2. Nation and Identity

Indian English literature is deeply engaged with questions of national identity — what it means to be Indian in a postcolonial world, how to reconcile tradition and modernity, and how to represent the diversity of Indian experience.

3. Magical Realism

Rushdie’s Midnight’s Children established magical realism as a major mode in Indian English literature — a way of representing the extraordinary reality of Indian life through fantastical narrative techniques.

4. The Diaspora

Many Indian English writers live and write outside India — Rushdie in Britain, Lahiri in the United States, Desai in various countries. Their work explores the experience of displacement, migration, and cultural hybridity.


Rushdie’s Midnight’s Children (1981) is the defining novel of Indian English literature. It tells the story of Saleem Sinai, born at the exact moment of Indian independence, whose life mirrors the history of the nation.
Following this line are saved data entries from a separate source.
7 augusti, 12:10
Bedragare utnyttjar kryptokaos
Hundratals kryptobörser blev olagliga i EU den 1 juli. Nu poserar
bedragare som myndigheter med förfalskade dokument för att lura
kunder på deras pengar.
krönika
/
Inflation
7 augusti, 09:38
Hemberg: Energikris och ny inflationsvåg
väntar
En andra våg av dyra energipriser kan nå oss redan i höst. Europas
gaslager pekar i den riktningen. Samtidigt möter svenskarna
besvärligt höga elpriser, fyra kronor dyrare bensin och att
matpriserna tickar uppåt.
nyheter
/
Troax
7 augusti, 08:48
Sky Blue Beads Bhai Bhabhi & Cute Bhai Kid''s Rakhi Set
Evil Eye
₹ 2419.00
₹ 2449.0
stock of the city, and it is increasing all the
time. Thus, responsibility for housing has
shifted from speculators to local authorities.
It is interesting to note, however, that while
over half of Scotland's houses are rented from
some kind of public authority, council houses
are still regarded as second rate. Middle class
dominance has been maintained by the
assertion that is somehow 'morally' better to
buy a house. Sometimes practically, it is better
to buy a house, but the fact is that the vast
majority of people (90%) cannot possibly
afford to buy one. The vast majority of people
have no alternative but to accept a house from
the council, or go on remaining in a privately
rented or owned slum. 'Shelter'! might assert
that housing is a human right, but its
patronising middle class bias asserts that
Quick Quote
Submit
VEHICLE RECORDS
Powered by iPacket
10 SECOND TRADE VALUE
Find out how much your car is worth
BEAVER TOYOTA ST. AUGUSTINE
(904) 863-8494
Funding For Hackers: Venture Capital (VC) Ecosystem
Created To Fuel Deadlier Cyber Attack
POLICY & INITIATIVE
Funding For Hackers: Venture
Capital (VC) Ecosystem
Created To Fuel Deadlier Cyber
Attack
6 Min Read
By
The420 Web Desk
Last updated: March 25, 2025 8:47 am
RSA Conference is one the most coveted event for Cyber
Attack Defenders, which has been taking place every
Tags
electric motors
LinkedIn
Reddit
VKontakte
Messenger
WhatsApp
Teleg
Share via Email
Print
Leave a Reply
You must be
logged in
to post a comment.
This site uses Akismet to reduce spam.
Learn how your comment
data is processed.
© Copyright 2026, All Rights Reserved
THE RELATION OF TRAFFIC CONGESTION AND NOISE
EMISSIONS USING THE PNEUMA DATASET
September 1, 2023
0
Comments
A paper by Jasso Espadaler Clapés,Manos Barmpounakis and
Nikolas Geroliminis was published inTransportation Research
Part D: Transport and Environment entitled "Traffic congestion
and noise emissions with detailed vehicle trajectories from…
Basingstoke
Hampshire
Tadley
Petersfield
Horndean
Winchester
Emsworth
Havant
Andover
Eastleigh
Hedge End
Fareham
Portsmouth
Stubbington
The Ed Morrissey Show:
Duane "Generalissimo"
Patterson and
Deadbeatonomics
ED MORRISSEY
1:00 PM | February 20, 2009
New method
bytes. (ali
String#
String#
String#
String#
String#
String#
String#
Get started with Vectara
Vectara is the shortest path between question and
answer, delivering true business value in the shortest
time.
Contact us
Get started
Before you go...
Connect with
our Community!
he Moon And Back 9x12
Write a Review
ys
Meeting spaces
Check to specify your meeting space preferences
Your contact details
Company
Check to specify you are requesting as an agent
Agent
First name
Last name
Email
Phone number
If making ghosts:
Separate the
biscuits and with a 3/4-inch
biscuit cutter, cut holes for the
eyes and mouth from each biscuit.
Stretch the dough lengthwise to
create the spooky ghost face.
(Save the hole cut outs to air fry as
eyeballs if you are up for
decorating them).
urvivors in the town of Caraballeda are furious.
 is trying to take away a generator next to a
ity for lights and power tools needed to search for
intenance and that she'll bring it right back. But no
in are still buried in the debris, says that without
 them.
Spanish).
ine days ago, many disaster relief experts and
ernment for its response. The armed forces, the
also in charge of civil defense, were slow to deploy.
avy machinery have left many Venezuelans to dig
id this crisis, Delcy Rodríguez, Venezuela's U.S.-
The novel uses magical realism to represent the extraordinary reality of postcolonial India. Saleem’s telepathic powers connect him to the thousand other children born in the first hour of independence — each one a different facet of the new nation. The novel’s exuberant, digressive, encyclopedic style mirrors the chaos and diversity of India itself.


What is Indian English literature?

Literature written in English by Indian writers, or by writers of Indian origin, exploring Indian themes and experiences.

Who are the major writers?

Tagore, Rushdie, Roy, Narayan, Desai, Lahiri, Adiga.


Indian English literature gives voice to one of the world’s most diverse and complex cultures. It uses the language of the colonizer to tell stories that the colonizer never imagined, and in doing so, it transforms English into a language capacious enough to contain the whole world.